The blue train soon departed and it was around 2 PM when the usual Alishan Forest Railway train in red livery arrived at the station from Duolin. This train made a brief stop at Fenqihu before making its way down the mountain to Chiayi city.
Hiking around Fenqihu – the Wooden Horse Logging trail (木馬棧道)
After viewing the trains, we went for our second hike of the day. This time, we went to the Old Logging Trail (木馬棧道) located across the railway station, on the opposite side of the Cedar Boardwalk Trail.
Signage marking the start of the Logging Track. The ruins of a Shinto Shrine and the verdant forest are near this but we did not go explore.
A unique part of this trail is the wooden “tracks” on the path.
A sign explains the origin of the “tracks” and the name of the trail.
"When the Japanese built the Fenqihu section of the Alishan Railroad, they used timber from neighboring forests for cross-ties and other materials. The logs were at first transported manually, but as the closest forests were depleted and the source of timber became more distant, waste wood was used to build tracks along which logs were at first pulled and later transported on sledges called "wooden horses." These were operated by two-person teams (mostly husband and wife), with one person steering the sledge in the front and the other pulling the back in the rear to keep the sledge from going too fast downhill."
We covered only a short section of this trail. By now, our lack of sleep from our red-eye flight was taking effect and we craved for some hot drinks.
So we made a return to the Old Street to get a cup of hot Alishan tea and waited for the 5 PM bus that will take us back to Shizhuo. This is the last bus (number 7302) that leaves Fenqihu for Chiayi, passing by Shizhuo.
Dinner at Shizhuo.
It was a short ride from Fenqihu to Shizhuo. Payment of the bus fare is by tapping the Easycard on the IC card reader on the bus.
At Shizhuo, we went to recce the bus stop to take note of the bus schedule for our next day’s trip from Shizhuo to Alishan National Forest Recreation Area. Shizhuo in the evening. The bus stop to Alishan is just opposite the 7-eleven store.
Most of the B&Bs in and around Shizhuo do not offer meals except breakfast. There were a few restaurants serving dinner at Shizhuo. Most of them would be closed by 7 PM. We went to a restaurant (石桌佳味熱炒) serving local Taiwanese food.
We ordered the set dinner for 2 persons that cost 600 TWD. We mistakenly thought that the set meal included the deep fried bitter tea oil chicken, a dish that was highly raved by reviewers.
A tea oil chicken hotpot soup was served instead.

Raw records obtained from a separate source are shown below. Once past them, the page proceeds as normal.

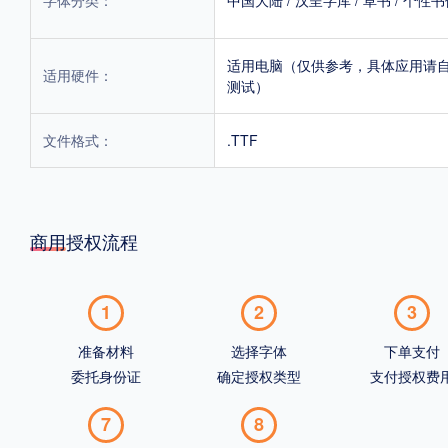
适用电脑（仅供参考，具体应用请
适用硬件：
测试）
文件格式：
.TTF
商用授权流程
1
2
3
准备材料
选择字体
下单支付
委托身份证
确定授权类型
支付授权费
7
8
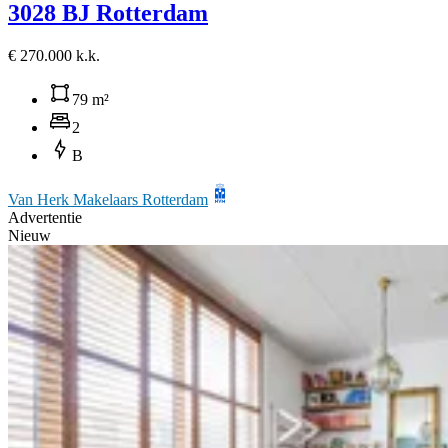
3028 BJ Rotterdam
€ 270.000 k.k.
79 m²
2
B
Van Herk Makelaars Rotterdam
Advertentie
Nieuw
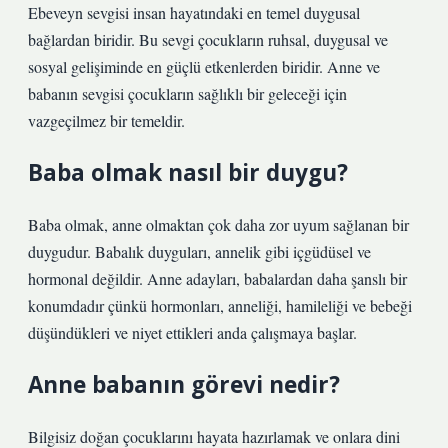
Ebeveyn sevgisi insan hayatındaki en temel duygusal
bağlardan biridir. Bu sevgi çocukların ruhsal, duygusal ve
sosyal gelişiminde en güçlü etkenlerden biridir. Anne ve
babanın sevgisi çocukların sağlıklı bir geleceği için
vazgeçilmez bir temeldir.
Baba olmak nasıl bir duygu?
Baba olmak, anne olmaktan çok daha zor uyum sağlanan bir
duygudur. Babalık duyguları, annelik gibi içgüdüsel ve
hormonal değildir. Anne adayları, babalardan daha şanslı bir
konumdadır çünkü hormonları, anneliği, hamileliği ve bebeği
düşündükleri ve niyet ettikleri anda çalışmaya başlar.
Anne babanın görevi nedir?
Bilgisiz doğan çocuklarını hayata hazırlamak ve onlara dini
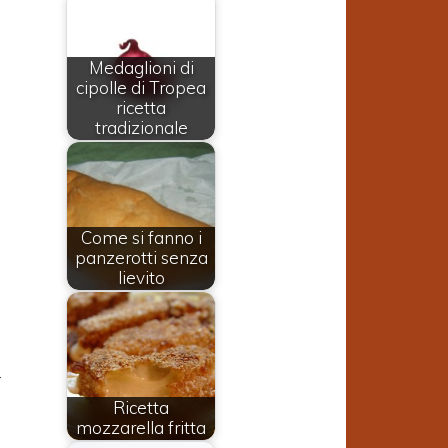
Medaglioni di
cipolle di Tropea
ricetta
tradizionale
Come si fanno i
panzerotti senza
lievito
r
Ricetta
a
mozzarella fritta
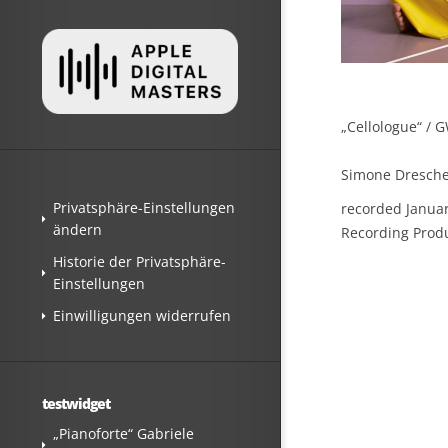
„Cellologue“ / 
Simone Drescher
Privatsphäre-Einstellungen
recorded Janua
ändern
Recording Produ
Historie der Privatsphäre-
Einstellungen
Einwilligungen widerrufen
testwidget
„Pianoforte“ Gabriele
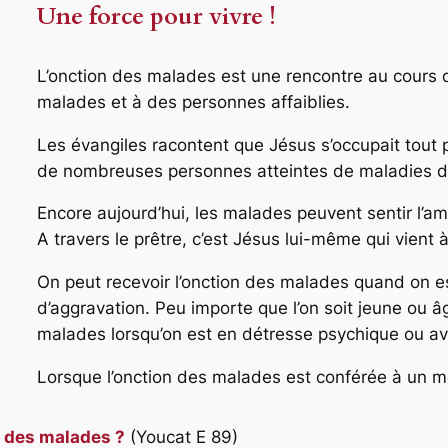
Une force pour vivre !
L’onction des malades est une rencontre au cours d
malades et à des personnes affaiblies.
Les évangiles racontent que Jésus s’occupait tout p
de nombreuses personnes atteintes de maladies du
Encore aujourd’hui, les malades peuvent sentir l’a
A travers le prêtre, c’est Jésus lui-même qui vient à
On peut recevoir l’onction des malades quand on es
d’aggravation. Peu importe que l’on soit jeune ou 
malades lorsqu’on est en détresse psychique ou av
Lorsque l’onction des malades est conférée à un m
 des malades ?
(Youcat E 89)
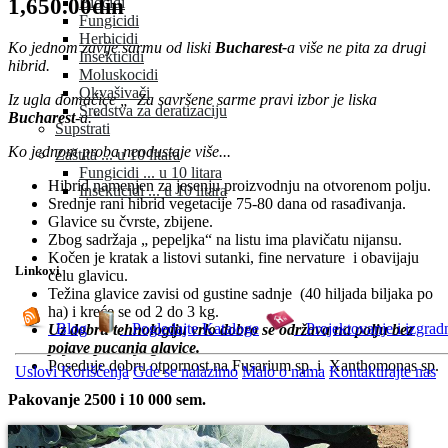
1,650.00din
Biocidi
Fungicidi
Herbicidi
Ko jednom zavije sarmu od liski
Bucharest-
a više ne pita za drugi
Insekticidi
hibrid.
Moluskocidi
Okvašivači
Iz ugla domaćice „ Za savršene sarme pravi izbor je liska
Sredstva za deratizaciju
Bucharest
-a.“
Supstrati
Ko jednom proba neodustaje više...
Zaštita ... u 10 litara
Fungicidi ... u 10 litara
Hibrid namenjen za jesenju proizvodnju na otvorenom polju.
Insekticidi ... u 10 litara
Srednje rani hibrid vegetacije 75-80 dana od rasađivanja.
Glavice su čvrste, zbijene.
Zbog sadržaja „ pepeljka“ na listu ima plavičatu nijansu.
Kočen je kratak a listovi sutanki, fine nervature i obavijaju
Linkovi
celu glavicu.
Težina glavice zavisi od gustine sadnje (40 hiljada biljaka po
ha) i kreće se od 2 do 3 kg.
Blog
Pogledajte Kataloge
Projektovanje i izgrad
Uz dobru tehnologiju vrlo dobro se održava na polju bez
pojave pucanja glavice.
Poseduje dobru otpornost na Fusarium sp. i Xanthomonas sp.
Uslovi Korišćenja
Gde se nalazimo
Malo o nama
Kontaktirajte nas
Pakovanje 2500 i 10 000 sem.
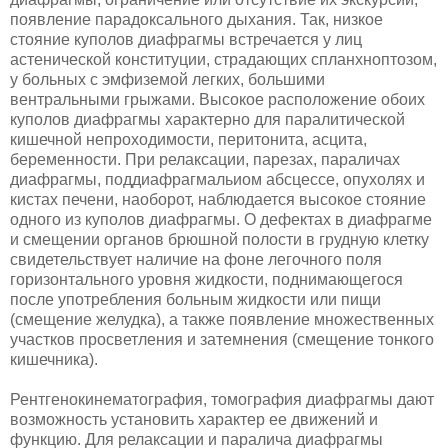
появление парадоксального ды­хания. Так, низкое
стояние куполов диафрагмы встречается у лиц
астениче­ской конституции, страдающих спланхноптозом,
у больных с эмфиземой легких, большими
вентральными грыжами. Высокое расположение обоих
куполов диафрагмы характерно для паралитической
кишечной непроходи­мости, перитонита, асцита,
беременности. При релаксации, парезах, парали­чах
диафрагмы, поддиафрагмальиом абсцессе, опухолях и
кистах печени, наоборот, наблюдается высокое стояние
одного из куполов диафрагмы. О дефектах в диафрагме
и смещении органов брюшной полости в грудную клетку
свидетельствует наличие на фоне легочного поля
горизонтального уровня жидкости, поднимающегося
после употребления больным жидкости или пищи
(смещение желудка), а также появление множественных
участков просветления и затемнения (смещение тонкого
кишечника).
Рентгенокинематография, томография диафрагмы дают
возможность установить характер ее движений и
функцию. Для релаксации и паралича диафрагмы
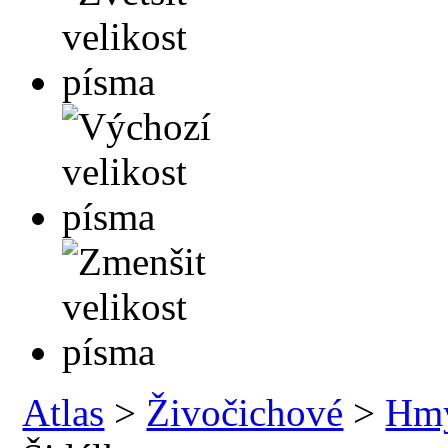
Atlas
>
Živočichové
>
Hm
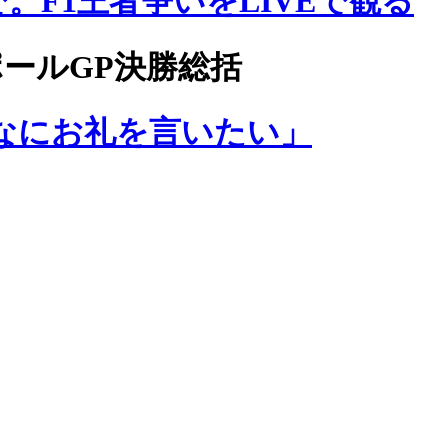
まで。F1王者争いをLIVEで観る
ポールGP決勝総括
なにお礼を言いたい」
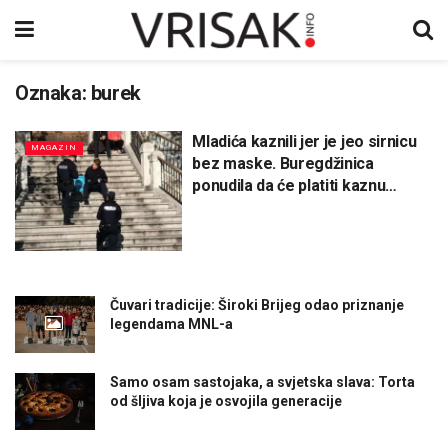
Oznaka:
burek
Mladića kaznili jer je jeo sirnicu
MAGAZIN
bez maske. Buregdžinica
ponudila da će platiti kaznu…
Čuvari tradicije: Široki Brijeg odao priznanje
legendama MNL-a
Samo osam sastojaka, a svjetska slava: Torta
od šljiva koja je osvojila generacije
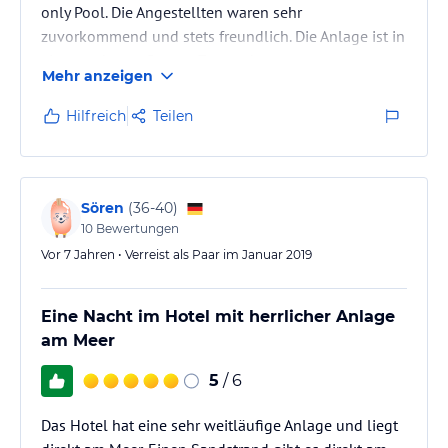
only Pool. Die Angestellten waren sehr
zuvorkommend und stets freundlich. Die Anlage ist in
einem sehr gepflegten Zustand.
Mehr anzeigen
Hilfreich
Teilen
Sören
(
36-40
)
10
Bewertungen
Vor 7 Jahren • Verreist als Paar im Januar 2019
Eine Nacht im Hotel mit herrlicher Anlage
am Meer
5
/ 6
Das Hotel hat eine sehr weitläufige Anlage und liegt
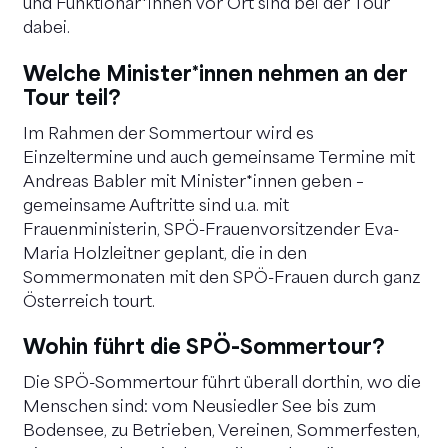
und Funktionär*innen vor Ort sind bei der Tour
dabei.
Welche Minister*innen nehmen an der
Tour teil?
Im Rahmen der Sommertour wird es
Einzeltermine und auch gemeinsame Termine mit
Andreas Babler mit Minister*innen geben –
gemeinsame Auftritte sind u.a. mit
Frauenministerin, SPÖ-Frauenvorsitzender Eva-
Maria Holzleitner geplant, die in den
Sommermonaten mit den SPÖ-Frauen durch ganz
Österreich tourt.
Wohin führt die SPÖ-Sommertour?
Die SPÖ-Sommertour führt überall dorthin, wo die
Menschen sind: vom Neusiedler See bis zum
Bodensee, zu Betrieben, Vereinen, Sommerfesten,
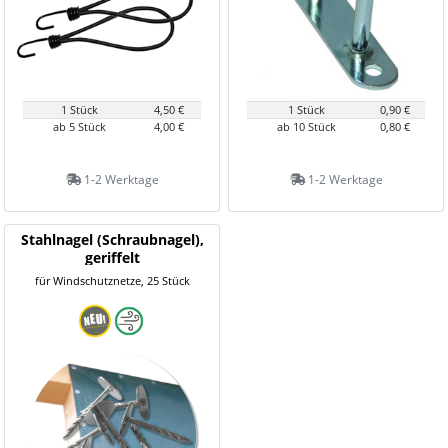
1 Stück
4,50 €
1 Stück
0,90 €
ab 5 Stück
4,00 €
ab 10 Stück
0,80 €
1-2 Werktage
1-2 Werktage
Stahlnagel (Schraubnagel),
geriffelt
für Windschutznetze, 25 Stück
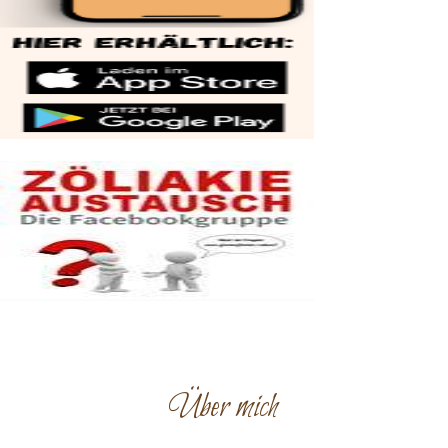
Über mich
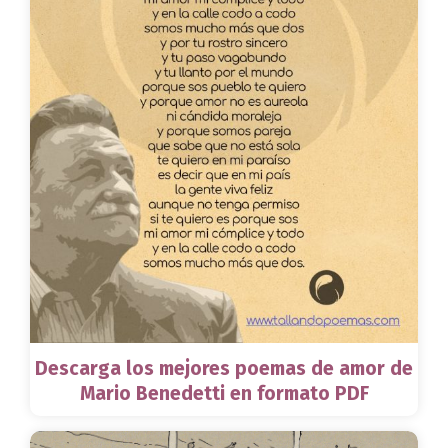
Descarga los mejores poemas de amor de
Mario Benedetti en formato PDF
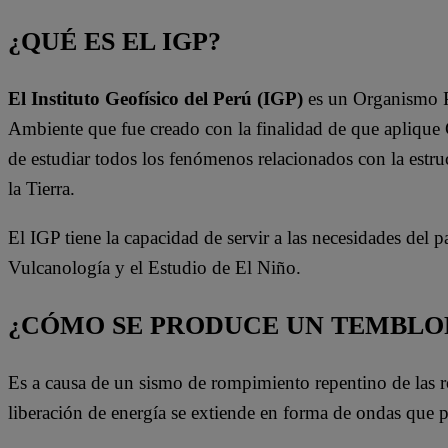
¿QUÉ ES EL IGP?
El Instituto Geofísico del Perú (IGP)
es un Organismo Pú
Ambiente que fue creado con la finalidad de que aplique Ge
de estudiar todos los fenómenos relacionados con la estruc
la Tierra.
El IGP tiene la capacidad de servir a las necesidades del 
Vulcanología y el Estudio de El Niño.
¿CÓMO SE PRODUCE UN TEMBLOR
Es a causa de un sismo de rompimiento repentino de las roca
liberación de energía se extiende en forma de ondas que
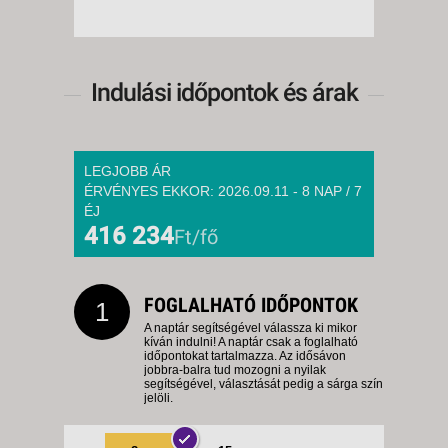
Indulási időpontok és árak
LEGJOBB ÁR
ÉRVÉNYES EKKOR: 2026.09.11 - 8 NAP / 7
ÉJ
416 234
Ft/fő
FOGLALHATÓ IDŐPONTOK
1
A naptár segítségével válassza ki mikor
kíván indulni! A naptár csak a foglalható
időpontokat tartalmazza. Az idősávon
jobbra-balra tud mozogni a nyilak
segítségével, választását pedig a sárga szín
jelöli.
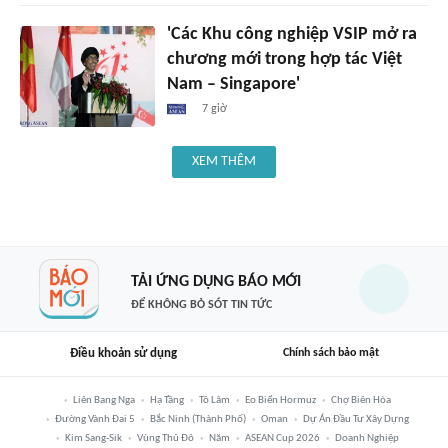
'Các Khu công nghiệp VSIP mở ra
chương mới trong hợp tác Việt
Nam – Singapore'
7 giờ
XEM THÊM
TẢI ỨNG DỤNG BÁO MỚI
ĐỂ KHÔNG BỎ SÓT TIN TỨC
Điều khoản sử dụng
Chính sách bảo mật
Liên Bang Nga
Hạ Tầng
Tô Lâm
Eo Biển Hormuz
Chợ Biên Hòa
Đường Vành Đai 5
Bắc Ninh (thành Phố)
Oman
Dự Án Đầu Tư Xây Dựng
Kim Sang-Sik
Vùng Thủ Đô
Năm
ASEAN Cup 2026
Doanh Nghiệp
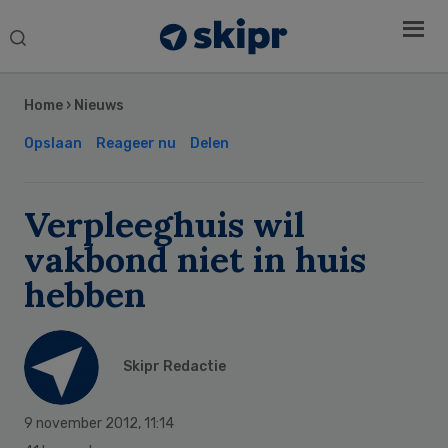
Search
this
Secondary
website
Sidebar
Home
›
Nieuws
Opslaan
Reageer nu
Delen
Verpleeghuis wil
vakbond niet in huis
hebben
Skipr Redactie
9 november 2012
,
11:14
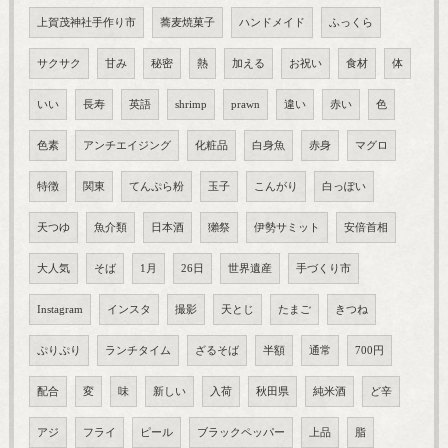
上賀茂神社手作り市
蕎麦焼菓子
ハンドメイド
ふっくら
サクサク
甘み
秘密
熱
加える
お祝い
食材
体
いい
長寿
英語
shrimp
prawn
違い
赤い
色
色素
アンチエイジング
化粧品
白身魚
赤身
マグロ
特徴
関東
てんぷら粉
玉子
こんがり
白っぽい
天つゆ
魚介類
日本酒
獺祭
伊勢サミット
安倍首相
大人気
そば
1月
26日
世界遺産
手づくり市
Instagram
インスタ
撮影
天とじ
たまご
きつね
ぷりぷり
ランチタイム
ざるそば
半額
通常
700円
配合
変
味
新しい
入荷
秋田県
純米酒
ど辛
アジ
フライ
ピール
ブラックペッパー
上品
脂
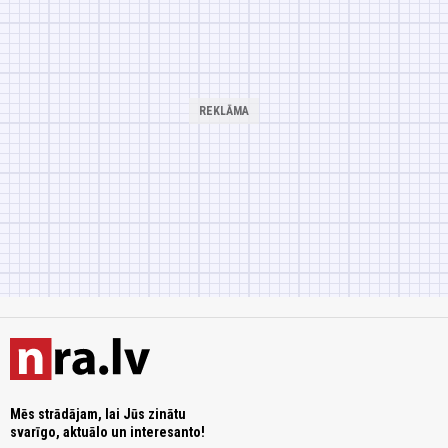
Mēs strādājam, lai Jūs zinātu
svarīgo, aktuālo un interesanto!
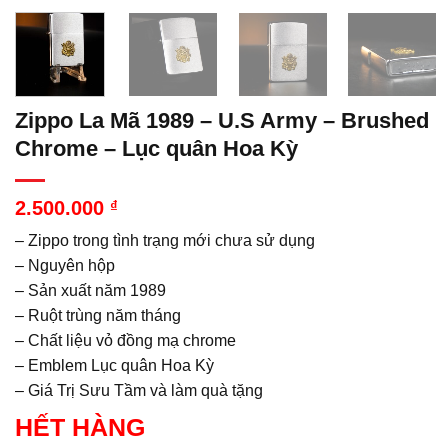
Zippo La Mã 1989 – U.S Army – Brushed
Chrome – Lục quân Hoa Kỳ
2.500.000
₫
– Zippo trong tình trạng mới chưa sử dụng
– Nguyên hộp
– Sản xuất năm 1989
– Ruột trùng năm tháng
– Chất liệu vỏ đồng mạ chrome
– Emblem Lục quân Hoa Kỳ
– Giá Trị Sưu Tầm và làm quà tặng
HẾT HÀNG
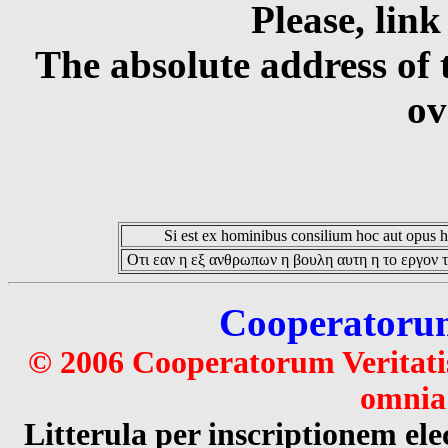
Please, link
The absolute address of 
ov
Si est ex hominibus consilium hoc aut opus hoc
Οτι εαν η εξ ανθρωπων η βουλη αυτη η το εργον τ
Cooperatorum 
© 2006 Cooperatorum Veritatis
omnia 
Litterula per inscriptionem 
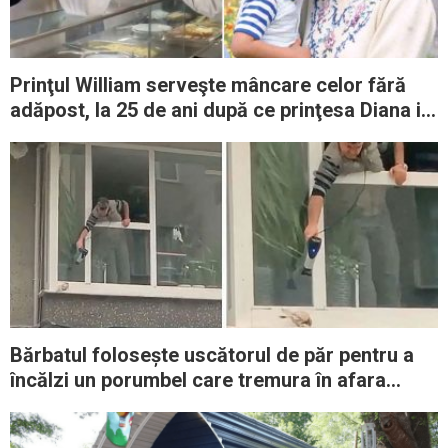
Prinţul William serveşte mâncare celor fără
adăpost, la 25 de ani după ce prinţesa Diana i-
a arătat cum se face
Bărbatul folosește uscătorul de păr pentru a
încălzi un porumbel care tremura în afara
ferestrei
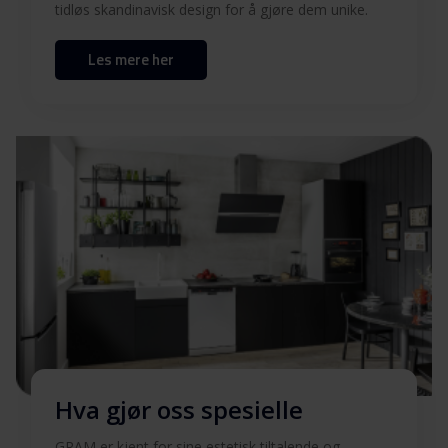
tidløs skandinavisk design for å gjøre dem unike.
Les mere her
Hva gjør oss spesielle
GRAM er kjent for sine estetisk tiltalende og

It was our mistake in not reading and understanding the Chinese text in the menu.
A tea oil chicken hotpot soup.
The rest of the dishes in the set menu were not bad.
Wild boar stir fry with spring onions in pepper and wasabi sauce.
Cold tofu with a delicious wasabi sauce. This is another signature dish in Shizhuo.
Stir fry cabbage. Somehow, the freshly harvested cabbage in the mountains of Taiwan always tastes so much better than the ones we ate at home.
During dinner, I received a call from Jun Qi, the host from Siang Ting B&B, enquiring where we were. There are many tea farms, including Siang Ting B&B, located high up on the slopes above Shizhuo town that offered homestay. He offered to pick us from the restaurant after our dinner. We gladly accepted. Otherwise, it would be a 20 to 30 minutes trek uphill to our accommodation.